Martina: Nella scelta di un’immagine che rappresentasse i contenuti del disco abbiamo optato per qualcosa che ne rispecchiasse l’ambiguità: “io non ho mai perso il controllo” è un verso cantato in un’esplosione di energia, e allo stesso modo la calma apparente del cetaceo in copertina induce a chiedersi cosa stia per succedere. Mantenere la calma è perciò un’illusione di cui siamo consapevoli. Vivere con gli occhi e le orecchie aperte è la chiave per rimanere in comunicazione con il mondo che ci circonda, perciò l’unica strada per rimanere creativi e ritagliarsi uno spazio di surrealtà in cui sopravvivere senza rinnegare se stessi.

3. I vostri prossimi impegni (Live, video..)

Martina: I nostri prossimi impegni sono suonare dal vivo il più possibile: oltre alle consuete date nei locali della nostra provincia, siamo stati selezionati per la fase finale del Pistoia Blues e per quella di 1m next, il concorso che dà la possibilità di suonare sul palco del primo maggio e per il quale è in gara il video del nostro primo singolo, Macello.

4.Due sogni nel cassetto…

Marco: Mi piacerebbe, grazie alla musica, avere la possibilità di viaggiare in lungo e largo per il pianeta. Il secondo, più prosaico, sarebbe quello di avere uno studio personale dove riversare la mia creatività.

Martina: Un sogno è senz’altro quello di aprire il concerto di band che hanno segnato il nostro percorso artistico e musicale, una su tutte i Verdena; il secondo è partecipare in un futuro prossimo a qualche festival musicale nel quale avere la possibilità di uno scambio proficuo con altri gruppi indie e alternative e con i professionisti del settore. Mi viene in mente su tutti il Mi Ami.
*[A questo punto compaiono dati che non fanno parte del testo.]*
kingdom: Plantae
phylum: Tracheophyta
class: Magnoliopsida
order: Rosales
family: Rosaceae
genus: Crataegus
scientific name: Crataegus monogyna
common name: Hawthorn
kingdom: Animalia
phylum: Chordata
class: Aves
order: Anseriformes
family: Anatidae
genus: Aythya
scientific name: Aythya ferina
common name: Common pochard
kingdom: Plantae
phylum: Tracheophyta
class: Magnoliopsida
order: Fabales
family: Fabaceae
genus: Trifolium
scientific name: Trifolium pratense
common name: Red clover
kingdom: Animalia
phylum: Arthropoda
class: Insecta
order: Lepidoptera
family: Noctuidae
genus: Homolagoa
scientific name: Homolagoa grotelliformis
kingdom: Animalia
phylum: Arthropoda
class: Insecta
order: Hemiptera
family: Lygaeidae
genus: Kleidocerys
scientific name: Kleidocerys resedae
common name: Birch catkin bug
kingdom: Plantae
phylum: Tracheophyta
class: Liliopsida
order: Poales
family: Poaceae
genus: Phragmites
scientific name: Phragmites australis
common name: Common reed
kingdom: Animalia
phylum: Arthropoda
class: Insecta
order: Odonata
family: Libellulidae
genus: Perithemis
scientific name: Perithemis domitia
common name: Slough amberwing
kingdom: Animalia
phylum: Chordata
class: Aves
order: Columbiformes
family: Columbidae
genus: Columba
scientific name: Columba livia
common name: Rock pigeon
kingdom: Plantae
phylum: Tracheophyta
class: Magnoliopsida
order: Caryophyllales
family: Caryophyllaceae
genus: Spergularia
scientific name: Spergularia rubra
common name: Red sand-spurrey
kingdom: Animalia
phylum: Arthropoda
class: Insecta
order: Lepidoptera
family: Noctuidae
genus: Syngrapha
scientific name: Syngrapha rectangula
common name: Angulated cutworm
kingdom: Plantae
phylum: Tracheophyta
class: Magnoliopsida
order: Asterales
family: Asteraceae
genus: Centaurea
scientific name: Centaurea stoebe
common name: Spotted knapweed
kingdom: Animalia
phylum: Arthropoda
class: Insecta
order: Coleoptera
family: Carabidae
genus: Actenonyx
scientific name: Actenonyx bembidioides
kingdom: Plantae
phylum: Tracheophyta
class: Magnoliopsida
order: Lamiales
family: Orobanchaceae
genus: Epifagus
Mattia: Mi piacerebbe molto aprire un giorno un concerto dei Diaframma. Abbiamo avuto l’occasione di regalare il disco a Federico Fiumani e siamo in attesa di sapere cosa ne pensa!
Il secondo sogno nel cassetto, mio personale, ha a che fare con la mia passione per gli strumenti musicali, soprattutto quelli tradizionali e in legno. Mi piace molto collezionarli, suonarli, e cercarli nei posti dove viaggio. Mi piacerebbe seguire un corso di liuteria e frequentare una bottega dove si costruiscono strumenti, dove si maneggia e si respira l’odore del legno.
5. Avete altre passioni oltre alla musica?
Mattia: Un’altra passione che ho oltre alla musica è quella per il disegno. Ad esempio ultimamente sto sperimentando la sanguigna e mi sto concentrando soprattutto sullo studio delle mani. Trovo che le mani siano tra le cose più difficili da raffigurare perché all’interno di un piccolo particolare c’è tutta la sintesi di un individuo, compreso il carattere.
Marco: La mia passione principale, prima che la musica prendesse prepotentemente il sopravvento, è sempre stata la scrittura. Ho scritto fin da piccolo ed ho una raccolta di alcuni lavori che ho portato a termine da adolescente: ho spesso cercato di riprendere il filo delle mie ispirazioni ma, essendo abituato a scrivere a mano, una volta scoperto il magico mondo del PC, non sono più riuscito a conciliare il flusso dei pensieri con la tastiera del computer.
Martina: Personalmente le mie passioni gravitano intorno a tutte le possibili forme artistiche: il mio percorso di studi e il mio lavoro di tutti i giorni riguardano infatti la storia dell’arte. Inoltre amo moltissimo la letteratura: ultimamente, in particolare, sto amando la letteratura americana contemporanea e il suo spaziare tra cruda analisi della realtà e empatica compassione verso gli esseri umani.